# Document section
────────────────────────────────────────

I am getting Inf. output for $y when running a box cox transformation using the MASS package. Here is a sample of the code I am running:
sb2<- as.formula("yes~no insured sex2 racethx mnhlth53 rthlth53 age13x")
meps_analytic2 %>%
filter(as.logical(yes))%>%
MASS::boxcox(sb2,lambda=seq(-1,1,len=5),plotit=FALSE,data=.)
$x
[1] -1.0 -0.5 0.0 0.5 1.0
$y
[1] Inf Inf Inf Inf Inf
> summary(meps_analytic2)
age13x racethx mnhlth53 rthlth53 sex2 no yes
19 : 579 1: 7792 1:9329 1:6252 0:13967 FALSE: 1875 FALSE:24304
26 : 559 2:10196 2:7354 2:8163 1:12212 TRUE :24304 TRUE : 1875
22 : 539 3: 5435 3:7187 3:7759
21 : 534 4: 2094 4:1887 4:3125
25 : 533 5: 662 5: 422 5: 880
29 : 533
(Other):22902
insured
0: 7264
1:18915
I've tried running is.finite()
and is.nan()
for all variables that make up sb2
, but no infinite values or NaNs are found. What would cause me to keep getting Inf
responses for $y?? I have also tried changing class of variables to as.logical, as.numeric, etc.
CodePudding user response:
You've filtered your data set so that there is no variation in your response variable (they are all yes == TRUE
, which will get coerced to a numeric value of 1.0);
dd <- data.frame(y=1, x = 1:10)
MASS::boxcox(y~x, data = dd, plotit = FALSE)
results:
$x
[1] -2.0 -1.9 -1.8 -1.7 -1.6 -1.5 -1.4 -1.3 -1.2 -1.1 -1.0 -0.9 -0.8 -0.7 -0.6
[16] -0.5 -0.4 -0.3 -0.2 -0.1 0.0 0.1 0.2 0.3 0.4 0.5 0.6 0.7 0.8 0.9
[31] 1.0 1.1 1.2 1.3 1.4 1.5 1.6 1.7 1.8 1.9 2.0
$y
[1] Inf Inf Inf Inf Inf Inf Inf Inf Inf Inf Inf Inf Inf Inf Inf Inf Inf Inf Inf
[20] Inf Inf Inf Inf Inf Inf Inf Inf Inf Inf Inf Inf Inf Inf Inf Inf Inf Inf Inf
[39] Inf Inf Inf

────────────────────────────────────────

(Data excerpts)
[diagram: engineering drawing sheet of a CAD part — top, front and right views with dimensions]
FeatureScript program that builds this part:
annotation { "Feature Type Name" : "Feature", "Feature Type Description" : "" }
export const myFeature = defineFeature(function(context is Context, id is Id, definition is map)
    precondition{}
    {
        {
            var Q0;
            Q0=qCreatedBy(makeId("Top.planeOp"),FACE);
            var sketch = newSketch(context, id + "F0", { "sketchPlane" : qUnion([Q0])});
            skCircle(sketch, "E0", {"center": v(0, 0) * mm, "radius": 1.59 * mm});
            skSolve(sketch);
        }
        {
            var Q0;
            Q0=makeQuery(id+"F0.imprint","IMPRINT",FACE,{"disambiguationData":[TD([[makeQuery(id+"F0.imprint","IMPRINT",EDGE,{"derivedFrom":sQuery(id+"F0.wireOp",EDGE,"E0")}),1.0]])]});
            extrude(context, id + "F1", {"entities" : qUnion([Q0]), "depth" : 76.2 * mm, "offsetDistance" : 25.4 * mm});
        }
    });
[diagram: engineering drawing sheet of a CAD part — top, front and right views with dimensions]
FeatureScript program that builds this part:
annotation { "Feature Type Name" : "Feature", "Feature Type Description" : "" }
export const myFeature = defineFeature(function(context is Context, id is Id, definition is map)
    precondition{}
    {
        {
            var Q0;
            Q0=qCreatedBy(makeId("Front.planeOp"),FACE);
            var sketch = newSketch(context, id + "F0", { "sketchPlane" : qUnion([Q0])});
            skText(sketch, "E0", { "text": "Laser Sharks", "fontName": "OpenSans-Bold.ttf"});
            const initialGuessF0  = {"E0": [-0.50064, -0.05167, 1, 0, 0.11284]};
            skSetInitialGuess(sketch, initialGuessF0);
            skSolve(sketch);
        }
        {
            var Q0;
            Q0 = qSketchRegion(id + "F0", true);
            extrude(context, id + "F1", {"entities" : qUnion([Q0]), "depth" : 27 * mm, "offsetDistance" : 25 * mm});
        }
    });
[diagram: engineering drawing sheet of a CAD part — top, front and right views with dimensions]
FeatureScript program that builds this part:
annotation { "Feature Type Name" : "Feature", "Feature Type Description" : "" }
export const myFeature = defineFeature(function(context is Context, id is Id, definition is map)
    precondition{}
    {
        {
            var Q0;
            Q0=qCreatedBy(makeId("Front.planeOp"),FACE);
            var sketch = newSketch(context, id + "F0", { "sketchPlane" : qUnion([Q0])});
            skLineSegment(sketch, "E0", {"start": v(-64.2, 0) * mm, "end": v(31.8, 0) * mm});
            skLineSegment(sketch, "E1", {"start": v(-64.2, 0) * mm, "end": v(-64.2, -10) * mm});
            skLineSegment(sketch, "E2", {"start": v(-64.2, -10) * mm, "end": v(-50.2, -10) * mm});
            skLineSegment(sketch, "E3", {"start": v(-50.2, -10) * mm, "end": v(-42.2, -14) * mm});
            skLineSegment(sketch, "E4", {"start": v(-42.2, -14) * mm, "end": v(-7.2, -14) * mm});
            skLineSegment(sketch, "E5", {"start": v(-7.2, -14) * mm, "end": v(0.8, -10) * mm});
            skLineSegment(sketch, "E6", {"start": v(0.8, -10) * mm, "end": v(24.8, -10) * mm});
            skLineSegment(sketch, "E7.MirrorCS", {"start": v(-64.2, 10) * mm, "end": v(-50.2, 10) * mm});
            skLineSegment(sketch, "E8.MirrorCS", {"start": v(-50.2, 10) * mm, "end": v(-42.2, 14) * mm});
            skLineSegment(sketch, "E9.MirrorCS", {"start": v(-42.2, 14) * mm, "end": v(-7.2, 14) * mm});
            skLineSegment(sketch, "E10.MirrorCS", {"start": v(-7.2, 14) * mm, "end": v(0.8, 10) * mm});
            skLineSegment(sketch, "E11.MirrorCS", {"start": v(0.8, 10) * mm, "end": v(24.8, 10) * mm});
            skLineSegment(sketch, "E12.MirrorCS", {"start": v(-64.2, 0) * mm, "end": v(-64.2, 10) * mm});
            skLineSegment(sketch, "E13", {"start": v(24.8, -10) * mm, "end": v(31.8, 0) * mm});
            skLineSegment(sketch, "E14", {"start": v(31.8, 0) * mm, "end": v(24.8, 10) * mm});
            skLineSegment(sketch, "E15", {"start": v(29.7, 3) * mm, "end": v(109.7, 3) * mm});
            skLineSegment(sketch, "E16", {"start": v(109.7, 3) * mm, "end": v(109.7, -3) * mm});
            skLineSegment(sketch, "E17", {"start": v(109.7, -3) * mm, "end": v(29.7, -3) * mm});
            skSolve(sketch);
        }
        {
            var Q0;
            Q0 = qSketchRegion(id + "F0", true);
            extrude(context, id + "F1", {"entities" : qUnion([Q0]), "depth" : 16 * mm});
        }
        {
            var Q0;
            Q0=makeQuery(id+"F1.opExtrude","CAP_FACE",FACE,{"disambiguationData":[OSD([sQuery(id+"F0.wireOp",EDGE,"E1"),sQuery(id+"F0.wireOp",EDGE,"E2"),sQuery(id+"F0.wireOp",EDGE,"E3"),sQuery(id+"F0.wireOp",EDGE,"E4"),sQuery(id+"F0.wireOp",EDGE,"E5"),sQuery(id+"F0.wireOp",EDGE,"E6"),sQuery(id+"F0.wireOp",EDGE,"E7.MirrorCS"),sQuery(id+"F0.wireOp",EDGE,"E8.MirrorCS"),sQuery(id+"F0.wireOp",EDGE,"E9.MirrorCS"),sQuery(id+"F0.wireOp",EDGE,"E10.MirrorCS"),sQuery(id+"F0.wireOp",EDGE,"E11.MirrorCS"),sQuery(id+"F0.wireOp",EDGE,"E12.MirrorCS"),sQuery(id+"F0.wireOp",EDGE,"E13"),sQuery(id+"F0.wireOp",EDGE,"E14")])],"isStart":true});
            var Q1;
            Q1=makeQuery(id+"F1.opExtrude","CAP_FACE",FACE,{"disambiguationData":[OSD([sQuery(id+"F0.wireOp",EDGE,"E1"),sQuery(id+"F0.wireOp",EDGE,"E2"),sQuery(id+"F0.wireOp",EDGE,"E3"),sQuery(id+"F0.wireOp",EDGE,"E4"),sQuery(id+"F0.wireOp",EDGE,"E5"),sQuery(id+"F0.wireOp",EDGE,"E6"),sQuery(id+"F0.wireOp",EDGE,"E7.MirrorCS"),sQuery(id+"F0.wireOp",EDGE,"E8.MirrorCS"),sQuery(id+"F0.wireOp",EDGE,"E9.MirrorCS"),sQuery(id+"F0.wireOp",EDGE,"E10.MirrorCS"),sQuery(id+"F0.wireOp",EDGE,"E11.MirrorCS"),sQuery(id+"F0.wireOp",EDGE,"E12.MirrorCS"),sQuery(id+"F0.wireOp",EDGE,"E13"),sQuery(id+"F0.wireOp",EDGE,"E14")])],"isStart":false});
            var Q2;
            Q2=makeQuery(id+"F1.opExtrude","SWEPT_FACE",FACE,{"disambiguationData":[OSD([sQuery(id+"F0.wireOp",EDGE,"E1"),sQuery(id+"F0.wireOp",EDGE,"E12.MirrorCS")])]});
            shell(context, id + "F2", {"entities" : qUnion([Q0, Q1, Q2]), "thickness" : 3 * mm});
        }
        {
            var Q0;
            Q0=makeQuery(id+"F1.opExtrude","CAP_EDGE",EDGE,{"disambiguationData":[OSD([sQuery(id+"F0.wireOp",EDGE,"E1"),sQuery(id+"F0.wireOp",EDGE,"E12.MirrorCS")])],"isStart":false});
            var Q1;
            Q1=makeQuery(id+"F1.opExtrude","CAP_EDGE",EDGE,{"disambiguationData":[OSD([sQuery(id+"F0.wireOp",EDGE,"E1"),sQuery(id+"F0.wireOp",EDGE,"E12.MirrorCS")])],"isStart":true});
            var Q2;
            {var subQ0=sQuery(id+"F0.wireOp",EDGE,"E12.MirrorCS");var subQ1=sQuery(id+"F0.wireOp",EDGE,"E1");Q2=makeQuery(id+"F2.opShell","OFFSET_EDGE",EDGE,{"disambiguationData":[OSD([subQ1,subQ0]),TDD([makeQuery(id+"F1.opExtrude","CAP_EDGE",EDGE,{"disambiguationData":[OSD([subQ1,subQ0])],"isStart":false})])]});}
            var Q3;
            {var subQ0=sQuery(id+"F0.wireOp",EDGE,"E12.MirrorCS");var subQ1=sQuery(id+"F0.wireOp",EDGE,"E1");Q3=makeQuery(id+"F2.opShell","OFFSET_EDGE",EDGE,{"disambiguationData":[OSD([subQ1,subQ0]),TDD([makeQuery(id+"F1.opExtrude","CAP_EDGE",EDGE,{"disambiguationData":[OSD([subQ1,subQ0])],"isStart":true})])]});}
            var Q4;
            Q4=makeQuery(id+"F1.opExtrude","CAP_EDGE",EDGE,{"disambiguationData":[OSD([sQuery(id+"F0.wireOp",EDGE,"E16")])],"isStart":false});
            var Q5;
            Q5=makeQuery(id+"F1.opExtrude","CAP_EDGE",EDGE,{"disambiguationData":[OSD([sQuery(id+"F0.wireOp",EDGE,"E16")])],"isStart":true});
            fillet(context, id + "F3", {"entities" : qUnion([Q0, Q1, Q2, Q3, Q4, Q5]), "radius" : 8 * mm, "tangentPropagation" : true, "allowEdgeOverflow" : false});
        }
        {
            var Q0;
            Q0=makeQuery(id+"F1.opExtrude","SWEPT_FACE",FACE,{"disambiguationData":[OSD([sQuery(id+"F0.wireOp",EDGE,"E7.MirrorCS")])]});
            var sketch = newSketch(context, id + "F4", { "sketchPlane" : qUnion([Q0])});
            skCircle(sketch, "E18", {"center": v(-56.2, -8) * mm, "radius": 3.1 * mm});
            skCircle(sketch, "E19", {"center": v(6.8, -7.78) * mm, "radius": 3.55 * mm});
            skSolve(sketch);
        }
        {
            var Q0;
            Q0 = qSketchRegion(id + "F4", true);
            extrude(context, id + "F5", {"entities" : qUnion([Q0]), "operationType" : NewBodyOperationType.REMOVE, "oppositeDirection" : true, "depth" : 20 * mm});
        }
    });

────────────────────────────────────────

# Assigned task
Reproduce word for word the stretch of the Box-Cox thread from "age13x racethx mnhlth53" through "and is.nan()".

# Exercise solution
age13x racethx mnhlth53 rthlth53 sex2 no yes
19 : 579 1: 7792 1:9329 1:6252 0:13967 FALSE: 1875 FALSE:24304
26 : 559 2:10196 2:7354 2:8163 1:12212 TRUE :24304 TRUE : 1875
22 : 539 3: 5435 3:7187 3:7759
21 : 534 4: 2094 4:1887 4:3125
25 : 533 5: 662 5: 422 5: 880
29 : 533
(Other):22902
insured
0: 7264
1:18915
I've tried running is.finite()
and is.nan()